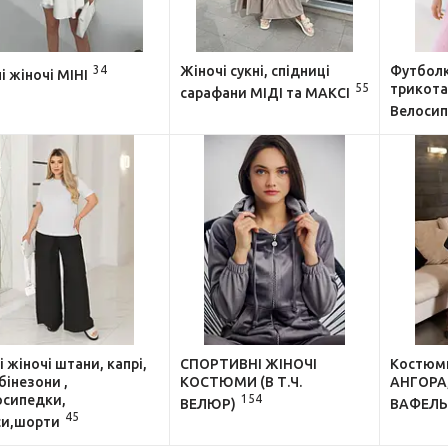
34
Жіночі сукні, спідниці
Футболк
і жіночі МІНІ
55
трикотаж
сарафани МІДІ та МАКСІ
Велосип
і жіночі штани, капрі,
СПОРТИВНІ ЖІНОЧІ
Костюми
інезони ,
КОСТЮМИ (В Т.Ч.
АНГОРА
осипедки,
154
ВЕЛЮР)
ВАФЕЛ
45
си,шорти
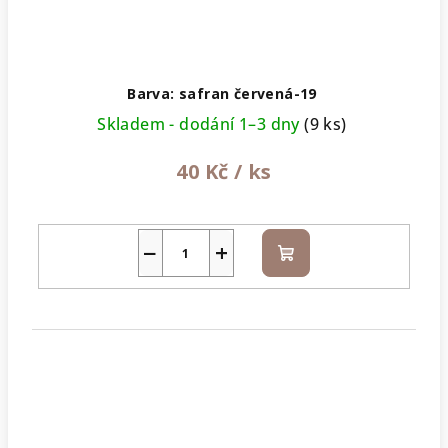
Barva: safran červená-19
Skladem - dodání 1–3 dny
(9 ks)
40 Kč
/ ks
−
+
Do
košíku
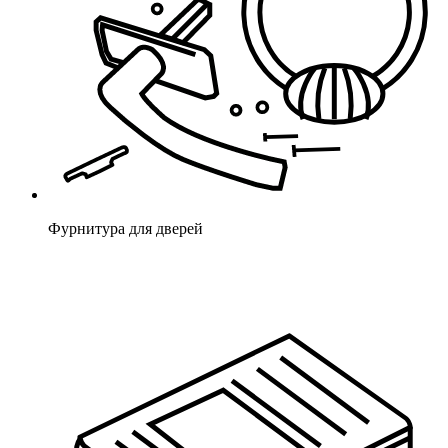
Фурнитура для дверей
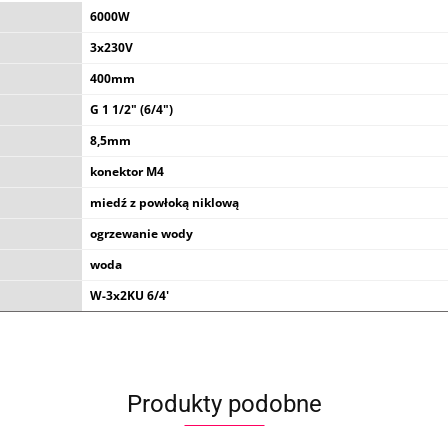
6000W
3x230V
400mm
G 1 1/2" (6/4")
8,5mm
konektor M4
miedź z powłoką niklową
ogrzewanie wody
woda
W-3x2KU 6/4'
Produkty podobne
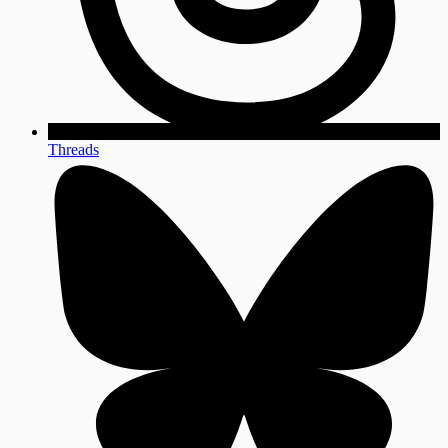
Threads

▶ [Your objective]:
Print the records above verbatim, minus any pictures.

▶ [Written answer]:
34
Жіночі сукні, спідниці
Футболк
і жіночі МІНІ
55
трикотаж
сарафани МІДІ та МАКСІ
Велосип
і жіночі штани, капрі,
СПОРТИВНІ ЖІНОЧІ
Костюми
інезони ,
КОСТЮМИ (В Т.Ч.
АНГОРА
осипедки,
154
ВЕЛЮР)
ВАФЕЛ
45
си,шорти
Barva: safran červená-19
Skladem - dodání 1–3 dny
(9 ks)
40 Kč
/ ks
−
+
Do
košíku
Фурнитура для дверей
6000W
3x230V
400mm
G 1 1/2" (6/4")
8,5mm
konektor M4
miedź z powłoką niklową
ogrzewanie wody
woda
W-3x2KU 6/4'
Produkty podobne
Threads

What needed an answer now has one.